Long span cellular beams, accommodating services, have been used throughout the scheme.

The long spans created by the steel frame throughout the building are an important detail, they offer flexibility for the retail units to be enlarged or subdivided in the future, while open-plan office spaces, with minimal columns is a prerequisite for modern commercial developments.

Future adaptability is also designed into the scheme, as alterations can be made. Tenants who wish to link their office floors could install staircases by creating openings in the metal decked flooring, a procedure that is much easier to achieve than it would be with a precast or reinforced concrete structure.

Adding to the scheme’s sustainability, steelwork contractor William Hare has sourced the majority of the rolled sections – mostly used for columns on this scheme – from Electric Arc Furnace (EAF) plants.

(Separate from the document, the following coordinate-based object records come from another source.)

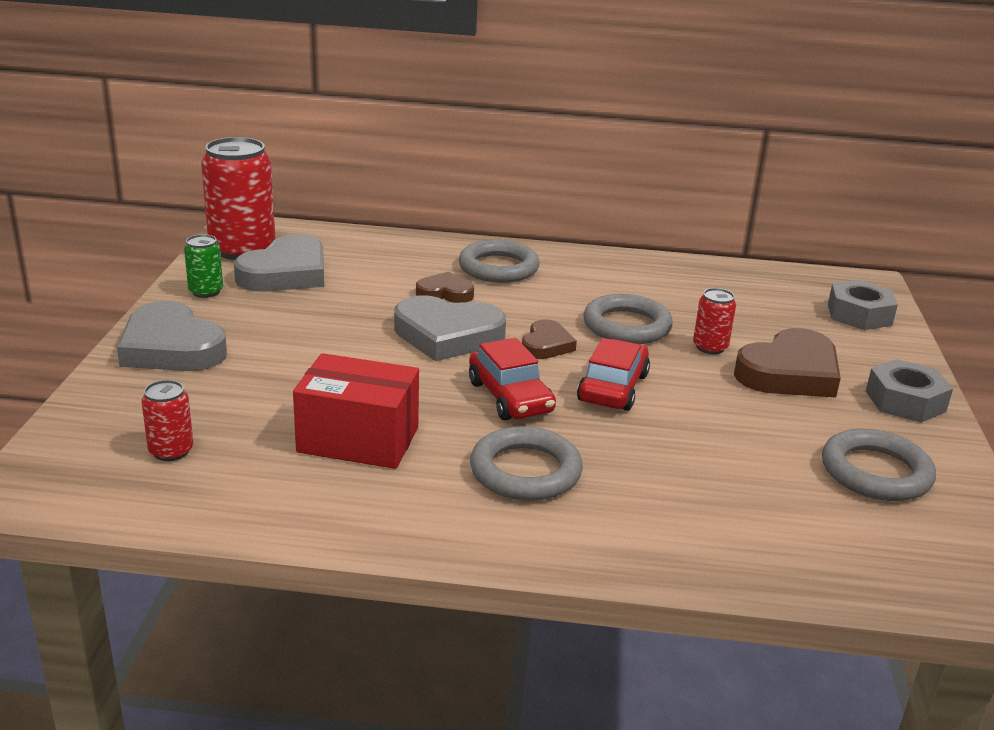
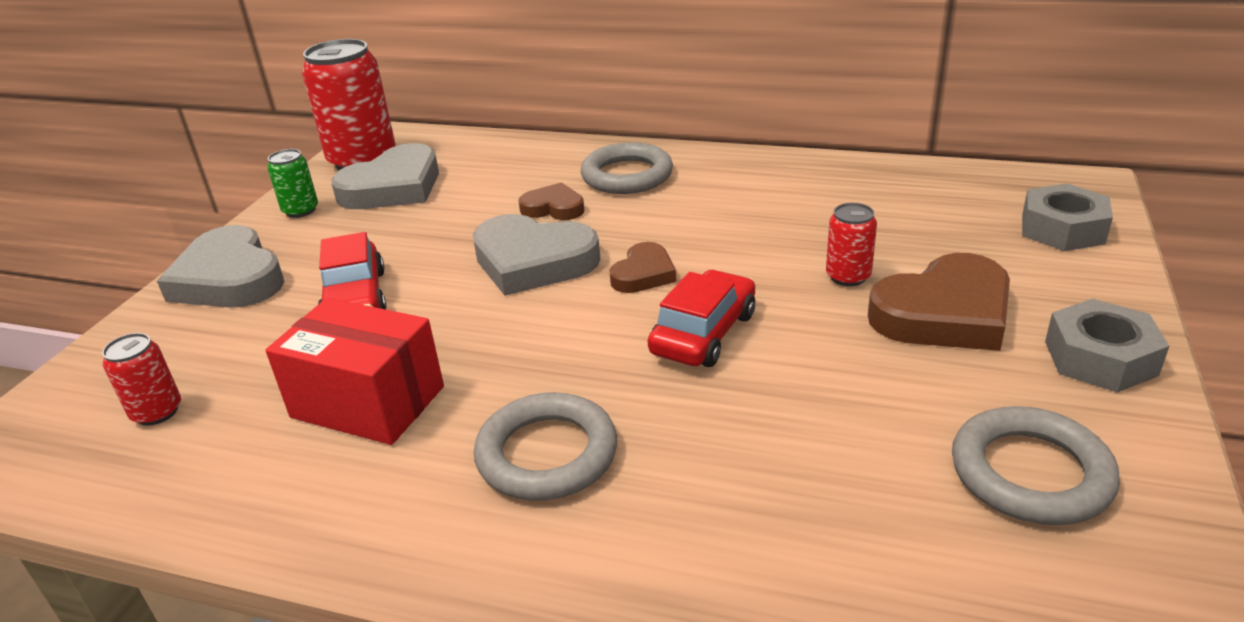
camera: 15 degrees right, 5 degrees up
red car [469,338,556,420] -> red car moved to [318,232,387,310]
grey ring [583,294,673,344] -> none

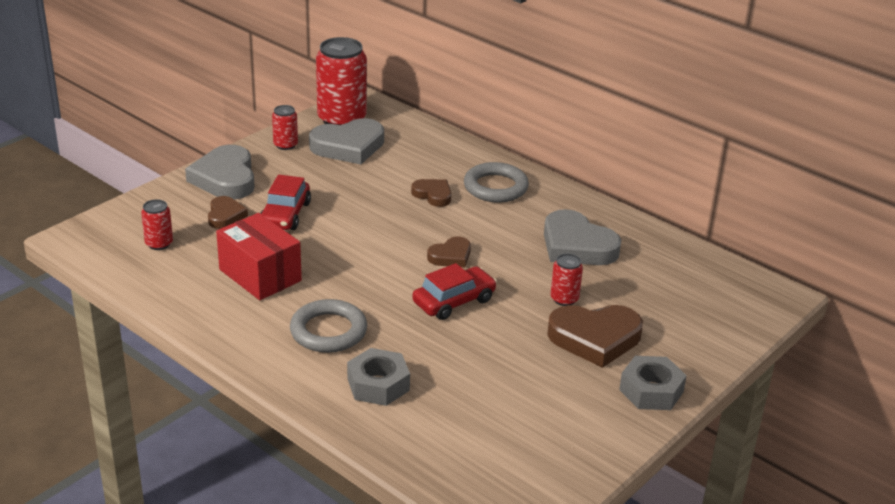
camera: 20 degrees right, 0 degrees up
green can [267,149,318,218] -> red can [272,105,298,150]
grey heart [473,214,600,296] -> grey heart moved to [544,209,621,265]
grey ring [952,406,1120,525] -> none
grey nut [1022,183,1113,251] -> grey nut moved to [347,348,410,406]
none -> brown heart [208,196,248,229]

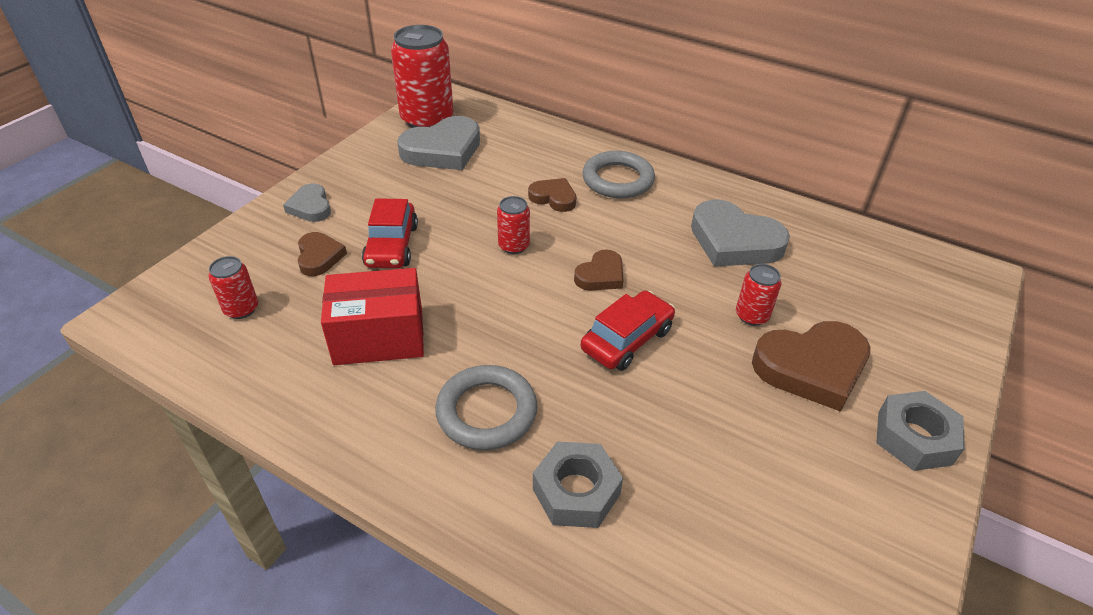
camera: 10 degrees left, 10 degrees up
grey heart [185,145,255,200] -> grey heart [283,183,331,222], size x0.55
red box [216,213,302,300] -> red box turned 45 degrees counterclockwise [321,268,424,365]
red can [272,105,298,150] -> red can moved to [497,196,530,254]

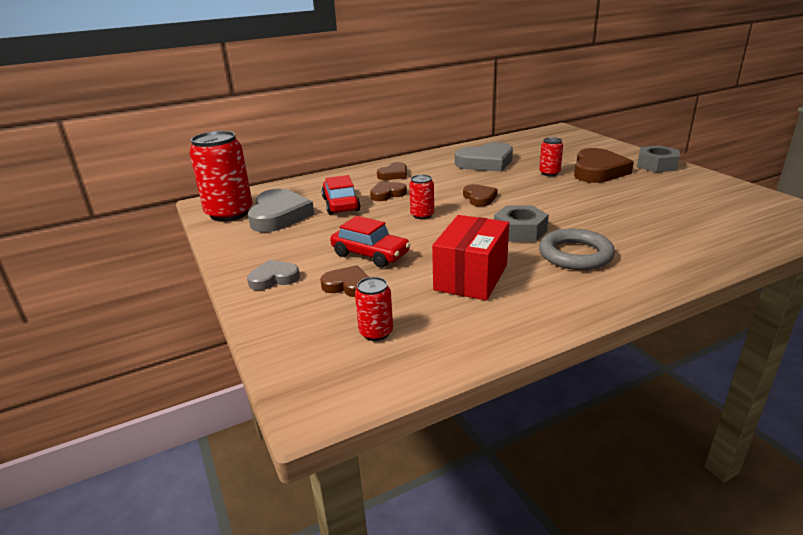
camera: 55 degrees left, 15 degrees down
grey heart [283,183,331,222] -> grey heart turned 150 degrees clockwise [247,260,300,290]
grey nut [533,441,623,528] -> grey nut moved to [494,205,549,242]
red car [581,291,675,371] -> red car moved to [322,175,361,215]
grey ring [582,151,655,198] -> brown heart [377,162,407,180]

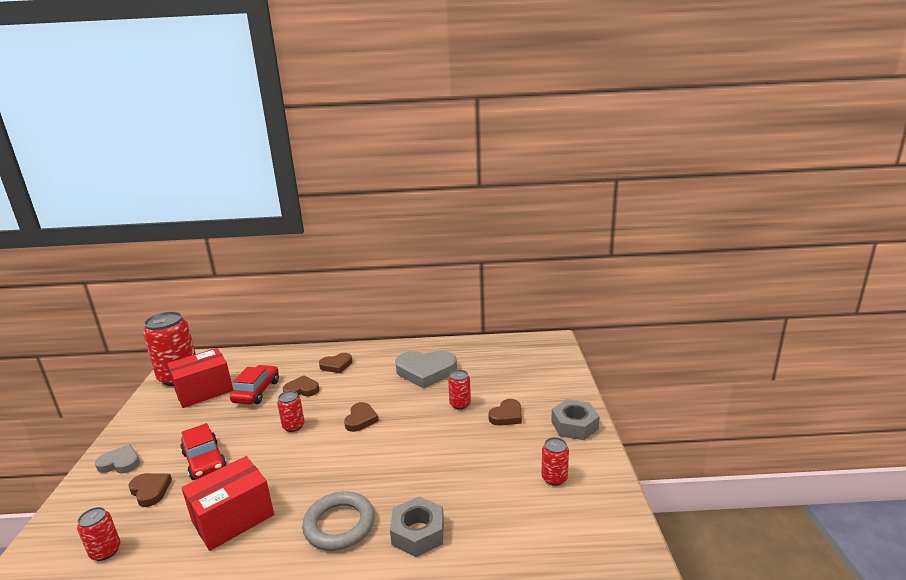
camera: 25 degrees right, 5 degrees down
grey heart [248,189,314,232] -> red box [167,348,233,408]
grey nut [494,205,549,242] -> grey nut moved to [390,497,444,557]
brown heart [574,148,634,183] -> brown heart [488,399,522,426], size x0.55
none -> red can [542,437,569,486]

Amounting to 1,500t, the EAF steelwork is considered to be much greener and more efficient in terms of energy consumption for the production process, as it can utilise renewable energy from wind farms instead of carbon fuels such as oil and gas.

As well as the sustainable sourcing of the steelwork, the early engagement of William Hare into the project design team has also paid dividends. The close collaboration between team members has ensured the steel frame was fabricated and ready to be erected from the off, with all possible snags to this critical element already ironed-out via the shared BIM model.

Steel beams, supporting metal decking, form a composite flooring solution for 1 Broadgate.

Cellular beams, accommodating the building’s services within bespoke openings, have been used throughout the scheme. These are a mixture of plate girders and rolled sections that support more than 57,000m² of metal decking, which along with a concrete topping, forms a composite flooring solution.

Creating the terraces, a transfer structure consisting of a double plate girder configuration has been used in some areas to meet the design’s deflection criteria. Elsewhere, a single girder, with a thicker web and flange has been used to support the floors where the column line has been altered due to the outdoor space.

All of the project’s steelwork is being installed via the four onsite tower cranes, with the heaviest item being an 18t beam. In total, more than 5,000 steel pieces will have been lifted into place when the steelwork completes.

When the building is finished, it will have a curtain walling cladding system. The cladding is a multi-coloured design, which reflects the pallet of materials used across the campus, commencing with dark red at the base and culminating in a light cream cladding at roof level.

The structural steelwork erection is due to finish and top-out this month (April), while the overall project is due for completion in summer 2025.

Once complete, the building will be fully integrated with the wider Broadgate campus, including the adjacent Broadgate Circle. The new retail zone, which will continue through to the adjacent 100 Liverpool Street, will provide a seamless public thoroughfare that will also connect to Finsbury Avenue Square (another steel-framed project that has recently begun).